* Exercise brief:
In the forum thread about keeping roommates after marriage, list every expense the original poster says his income covers.

* Extract provided:
I make pretty good money and can cover my (mortgage, car, and basic living expenses) and have money left over for spending. 

I currently have 3 roommates that give me an extra 30% income each month. The roommates are on the 2nd floor of the house and I live in the fully finished basement. The main level with kitchen and laundry is common area. 

My fiancee said that I could keep the renters until we get married and then they must go. 

I suggested that we keep the roommates for a year or two and pay off all our bills with a focus towards her large student loans. 

I know that it is not ideal or anyone's goal to live with roommates when they are married, but I feel that the sacrifice of living with them would be worth paying off our bills. 

Other than this point we have similar views on money and get along great. 

Any advice or insights would be really appreciated. Thanks!


----------



## Anonymous07 (Aug 4, 2012)

Personally, I would feel very uncomfortable living with roommates while being married. My husband had 2 roommates before we got married, but we both knew that once we got married, it would only be the 2 of us. It was too awkward to think about having to share the place with 2 other guys while we got used to our new life together. I could see that causing a lot of arguments had he wanted to stay with the roommates and it wasn't worth it to us. It is a little more tight financially being completely on our own, but I am much happier with it being just the 2 of us than trying to think about sharing our place with the guys. Just my opinion.


----------



## EleGirl (Dec 3, 2011)

Decorum said:


> Do you know how many wifes are banged by the husbands best friend?
> 
> Its to intimate and too risky!


Get gay roommates


----------



## EleGirl (Dec 3, 2011)

You two are already living with roommates. It's not like it will be different after you are married.

It would have a lot to do with the size and layout of the house. The two of you have a private space/suite. So that's good.

How long would it take that extra income to pay off her student loans?

Do you own the house?


----------



## SlowlyGettingWiser (Apr 7, 2012)

ugh! roommates with newlyweds....creepy, weird, inhibiting, 

you could put off the wedding until AFTER the student loans are paid


----------

* Material provided:

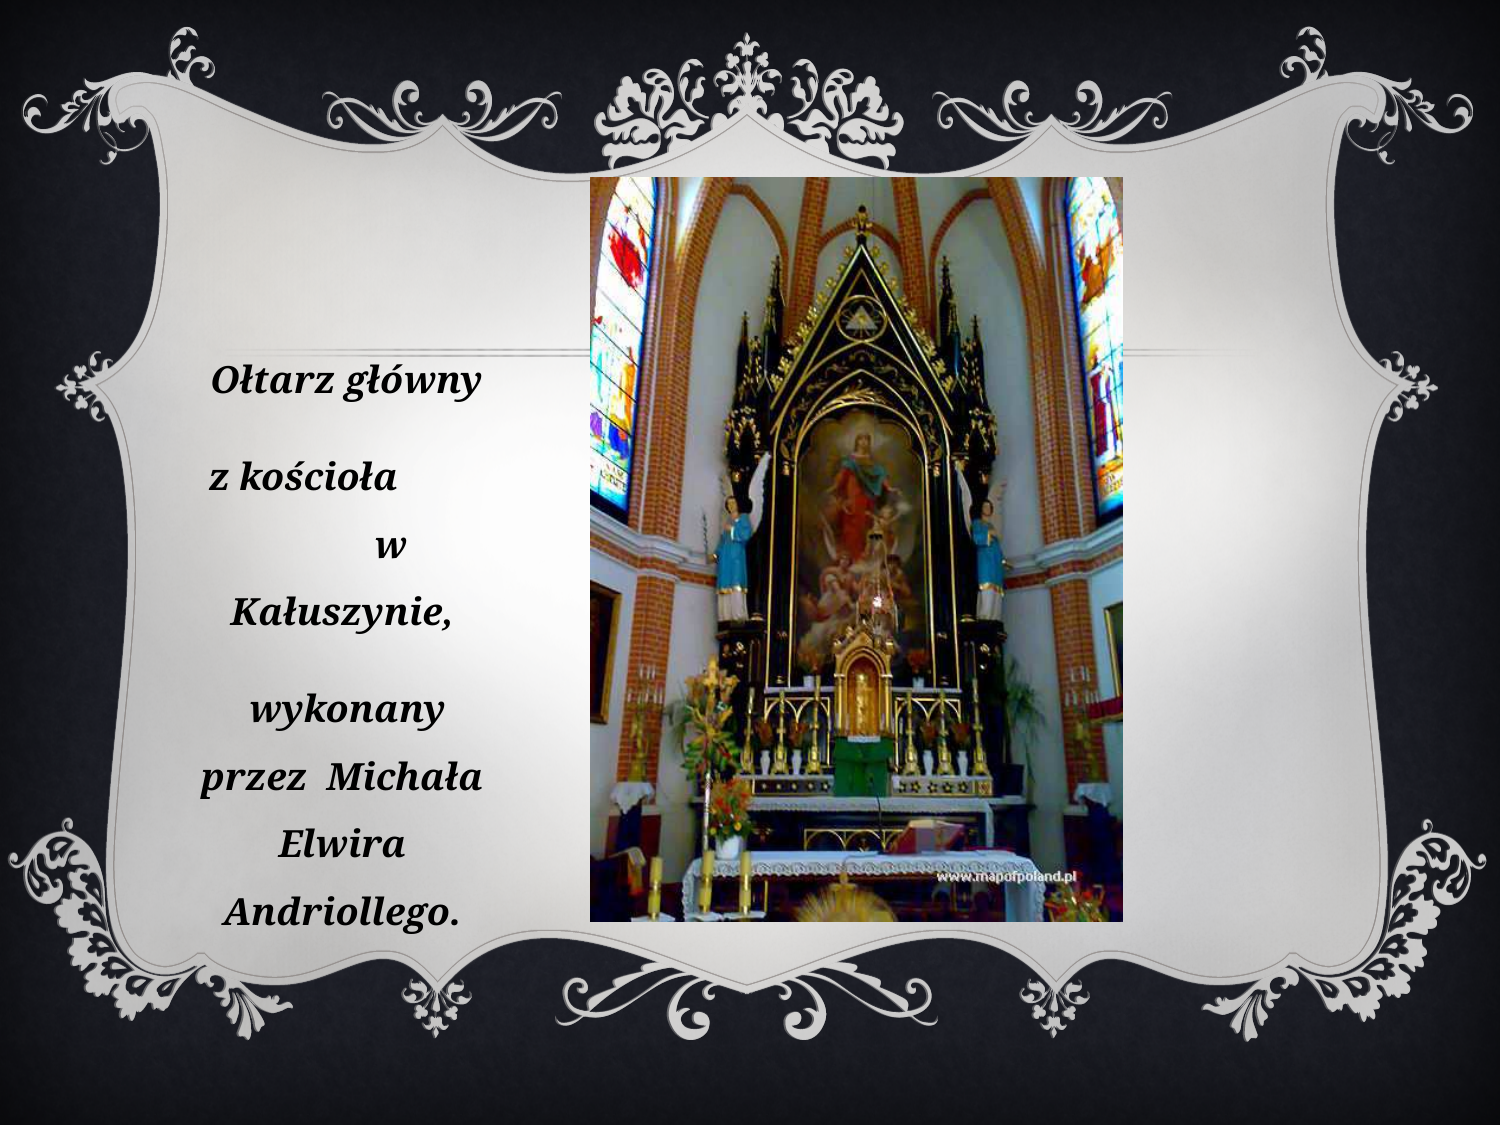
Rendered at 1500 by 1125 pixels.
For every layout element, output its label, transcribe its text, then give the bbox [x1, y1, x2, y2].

picture [0, 0, 1500, 1125]
list Ołtarz główny z kościoła w Kałuszynie, wykonany przez Michała Elwira Andriollego. [183, 326, 502, 811]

* Answer below:
- Mortgage
- Car
- Basic living expenses